HMAs and Franchise Agreements
There are a number of legal issues and challenges that owners with managers and, to a certain extent, franchisees need to consider.
Firstly, it is highly likely that Brand approval will be required where there is any repurposing of the facilities. This will certainly be the case under most HMAs and with most franchises and so early engagement of the operators/franchisors will be important.
Many operators will claim (with a varying degree of justification) that they can run any third space offering. For example, some operators, such as CitizenM, are offering a subscription package to drive traffic. It may however be that you consider in your specific case that another entity, with specialist skills, will be better suited to operate some or all of these repurposed facilities.

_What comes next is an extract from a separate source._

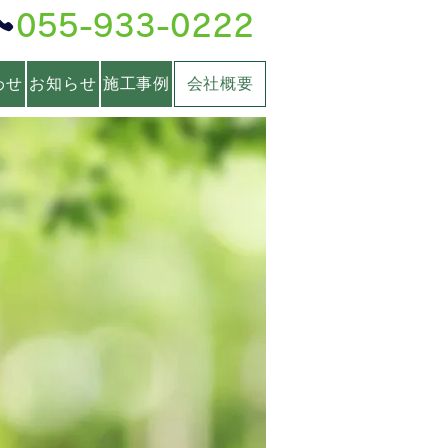
055-933-0222
わせ
お知らせ
施工事例
会社概要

If your choice is to hire a third party, this will throw up a number of other legal and contractual issues and challenges. Brand Standards, for example, are always a sensitive subject and a strict requirement for operators – the hotel operator will need to be convinced that the third party will be at a level that is consistent with the Brand Standards – or at least is not below the standards expected which might negatively impact on the hotel and its performance.

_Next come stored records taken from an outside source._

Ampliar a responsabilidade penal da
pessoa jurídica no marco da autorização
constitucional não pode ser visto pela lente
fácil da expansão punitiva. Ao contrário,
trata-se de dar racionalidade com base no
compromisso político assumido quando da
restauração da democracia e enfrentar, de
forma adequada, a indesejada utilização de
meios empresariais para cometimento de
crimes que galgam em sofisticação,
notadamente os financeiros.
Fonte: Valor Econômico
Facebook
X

Will the third party be contracted through a lease/license or management agreement? Will this necessitate an amendment to the definition of the hotel by removing the area that the hotel operator is responsible for managing? Operators will be concerned about loss of control and of course the extent to which this will affect their compensation.
Intellectual Property is key and will of course also be relevant for owner operated properties too. Care will need to be taken to ensure appropriate and detailed co-branding terms are agreed and documented with the third party operator. It may be feasible to include these terms in the license or lease etc. or a standalone agreement may be required. These terms would include a license from the owner or brand to license use of the hotel name in return for a license from the third party such as a WeWork. Alternatively, if this arrangement is going to be rolled out across a number of properties, then a more extensive Master Co-branding/license agreement may be needed.
Care should also be taken to ensure that the registration of trademark program covers all the relevant classes. For example, you may need to obtain a registration to cover office rental or housing, as well as the sale of business related products in addition to all the typical classes required for the operation of a hotel.
Perhaps the most sensitive item for many will be the question of remuneration and compensation. How the third party will be remunerated will obviously depend upon (or perhaps dictate) the type of agreement that is entered into with the third party.
But how will the revenue and costs /profit derived from the third space be treated? Will that form part of the hotels total revenue impacting upon the management fees or will it be totally distinct? If the latter, then will changes need to be made to any operator guarantee or performance test?
Finally, thought should be given to the reservations or booking systems including to ensure that bookings for the “Third Space” are distinguished.
One must be cognisant that this is just a brief overview highlighting some of the key issues that will need to be addressed and there will no doubt be a number of others depending upon the exact form that the “Third Space” and its operation takes especially as these uses will probably only become clearer as the world starts to unlock over the next 12 months. However, in all instances careful and timely planning, implementation and documenting will be required.